AIM OF THE EXERCISE> Print, without alteration, the lines that extend from the one holding "- Move the inventory" to the final line of the listing below.

INFORMATION SHOWN>
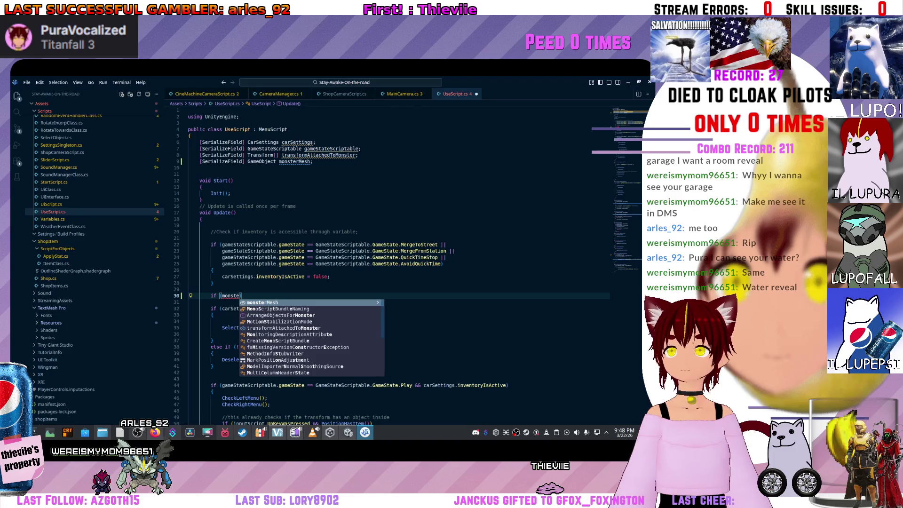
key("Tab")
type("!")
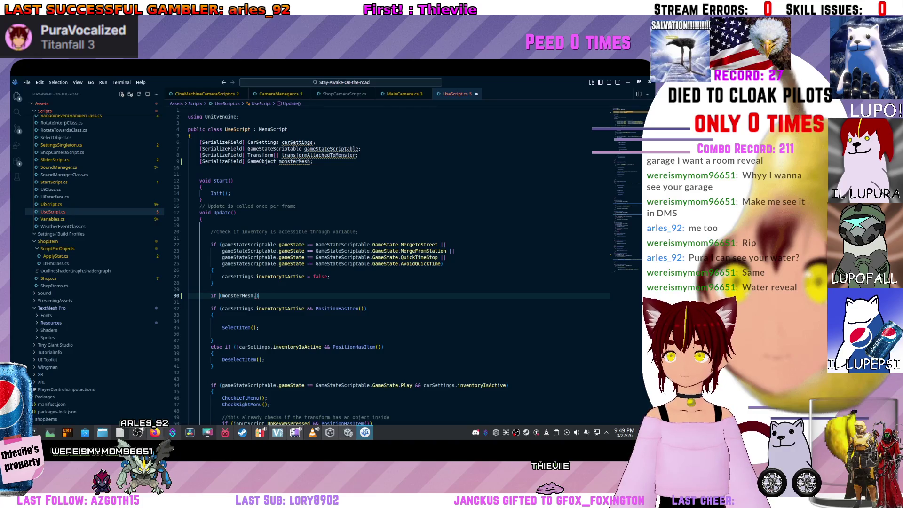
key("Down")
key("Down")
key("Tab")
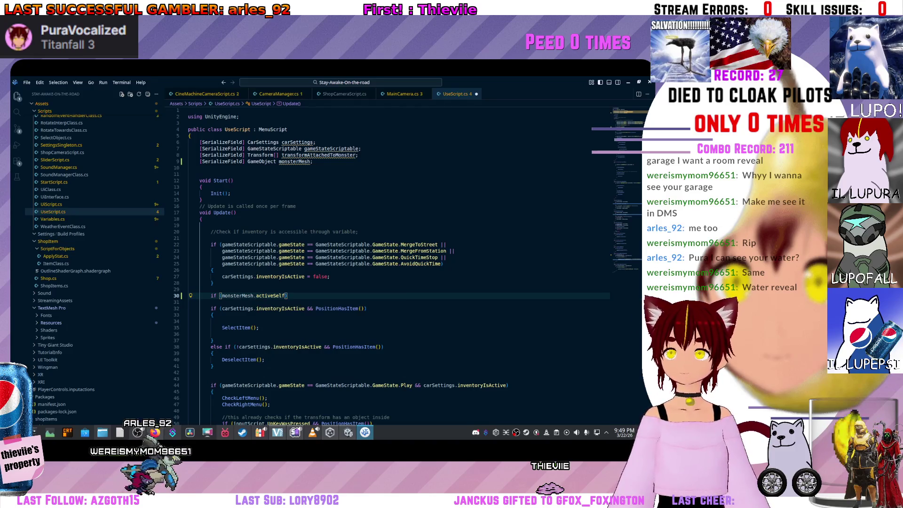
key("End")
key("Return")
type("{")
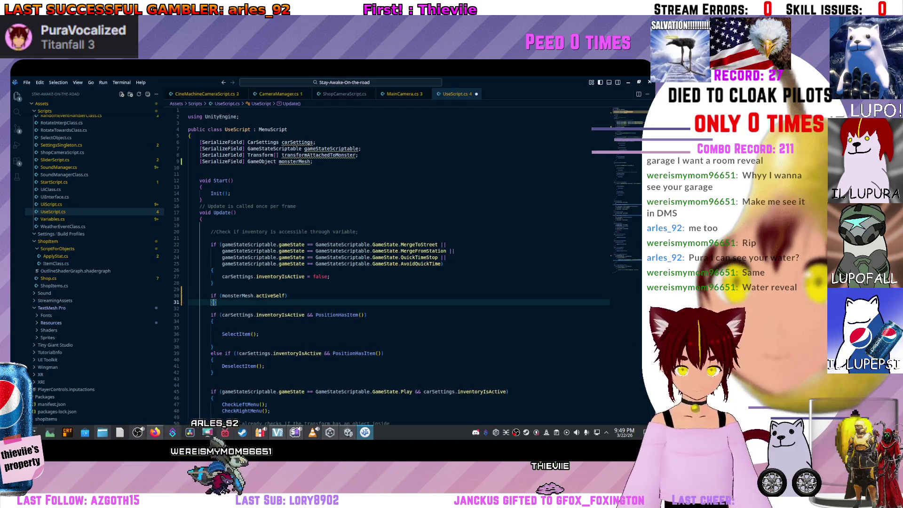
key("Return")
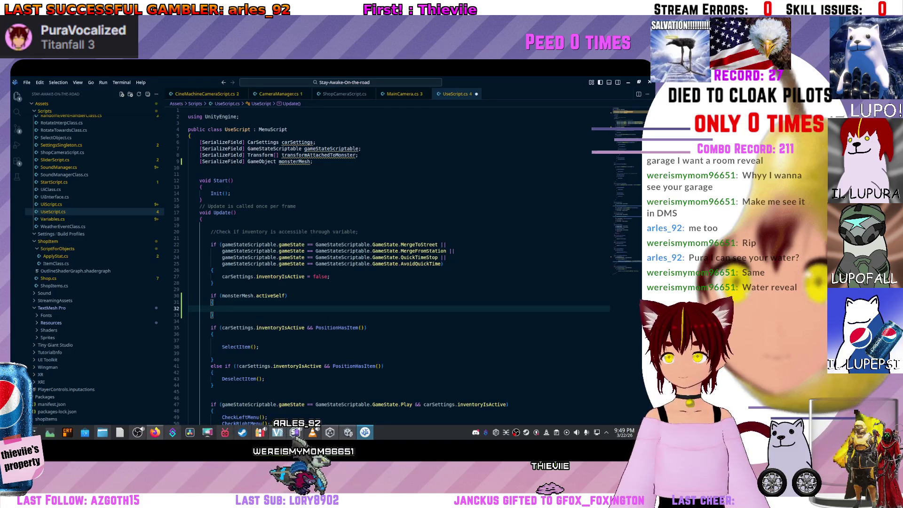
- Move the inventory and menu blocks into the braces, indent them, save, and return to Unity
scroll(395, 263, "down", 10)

EXPECTED ANSWER>
- Move the inventory and menu blocks into the braces, indent them, save, and return to Unity
scroll(395, 263, "down", 10)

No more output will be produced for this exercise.